**Belirtilen Amaç**
Oyuncu performanslarını değerlendiren yazı, son cümlesinden sonra nasıl sürer? Devamını siz yazın.

Emre Akbaba sakatlık sonrası en iyi oyununu sergiledi. Ben hâlâ, ondan beklenen verimi alamadığımızı düşünsem de umarım bu performansını olumlu manada katlar. Bu sene çok da fazlasını alamayabiliriz diye düşünüyorum. Emre gelecekte daha çok rakip savunmayı karıştırabilmeli ve daha çok ayakta kalabilmeli.
Onyekuru, bildiğiniz gibi. Ne onunla oluyor ne de onsuz. Vasata ulaşmakta zorlandı. Belki vasatı bile bulamadı. En büyük özelliği olan hızını, nasıl olurda daha iyi kullanamaz? Anlaşılır gibi değil. Bilhassa oyun zekâsı istenen düzeye bir türlü ulaşamıyor. Sene sonu tutulmayacağını tahmin ediyor, hatta daha fazlasıyla da umuyorum.
Ve Diagne… Geldiğinden beri ilk kez bu kadar şut çekti, bu kadar oyunun içinde sıcak kaldı. Üst üste iki penaltı atmak sadece şansla açıklanamaz. Usta bir penaltıcı olduğu da yadsınamaz. Ama bir oyuncuya sadece penaltı atması için 10M€ bonservis bedeli ödenemez. Kısa ve uzun vadede daha fazlasını vermeli.

**Kayıtlı Veriler**

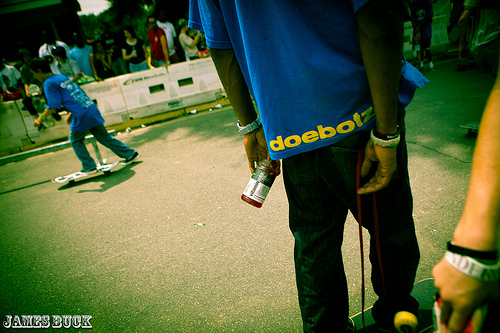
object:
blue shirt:
[187, 0, 429, 160]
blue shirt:
[43, 74, 106, 132]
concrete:
[217, 274, 280, 309]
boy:
[31, 60, 139, 175]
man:
[66, 31, 101, 85]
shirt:
[68, 45, 97, 78]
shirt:
[146, 28, 171, 63]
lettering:
[464, 262, 497, 282]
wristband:
[440, 241, 499, 283]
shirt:
[121, 38, 146, 64]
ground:
[445, 135, 469, 160]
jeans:
[282, 110, 422, 333]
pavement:
[0, 180, 58, 221]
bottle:
[239, 147, 280, 208]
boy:
[187, 1, 427, 333]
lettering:
[269, 107, 378, 152]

**Alıştırmanın Cevabı**
Maçın istatistiklerine baktığımızda 11’i isabetli olmak üzere toplam 37 orta göndermişiz rakip ceza alanı içerisine. Bu sebeple Diagne’nin bu maçta şut sayısı arttı ve oyunun içinde kaldı. Bu miktardaki orta sayısında, isabeti oranını % 50 seviyesine çekebildiğimiz zaman penaltı dışında da gollerini izleyebileceğimizi tahmin ediyorum. İki penaltı golündeki soğukkanlılığı, oyunun içinde olma isteği ve önceki maçlara görece çalışkanlığı, bize “yetmez ama evet” Diagne dedirtti.
Yaşar Kemal Uğursuz
Her maçta hakem konuşmak zorunda mıyız? Konuşmak zorunda neden bırakılıyoruz? Üç gol atıp iyi bir futbol oynamışız ama yine hakem hataları. Öyle görünüyor ki, istemesek de sezon sonuna dek iyi oynarken bile hakem konuşmak zorunda kalacağız.
Üzerinde hakem forması olmasa çok da hakem olacağına inanamayacağımız garip bir adam Yaşar Kemal. Maç öncesi istatistikleri bakıldığında da böyle kritik bir maçta taraftarın en istemeyeceği hakemlerden biriydi. Hatayspor maçı faciası, hafızalarda yerini korumaktaydı. Daha evvel yönetiminde oynadığımız sekiz maçta, üç galibiyet, bir beraberlik ve dört mağlubiyet yanında yirmibeş sarı ve iki de kırmızı kart bu hakemin bugüne kadar ki Galatasaray istatistikleriydi. Özellikle seçilip gönderilmiş bir atama gibiydi: Yaşar Kemal “Uğursuz”.
Feghouli’nin iptal edilen golünü proje takımı atsaydı, VAR’a gidip iptal eder miydi sanıyorsunuz? Ya da suyun karşı yakasında? Yine faul ve kart standardında inanılmaz bir adaletsizlik vardı. Marcao’nun sarı kart pozisyonu bana göre biraz ağır ama itiraz da edilemez. Aynısını, proje takımının herhangi bir oyuncusuna, böylesine kritik bir maç öncesi gösterebilir miydi?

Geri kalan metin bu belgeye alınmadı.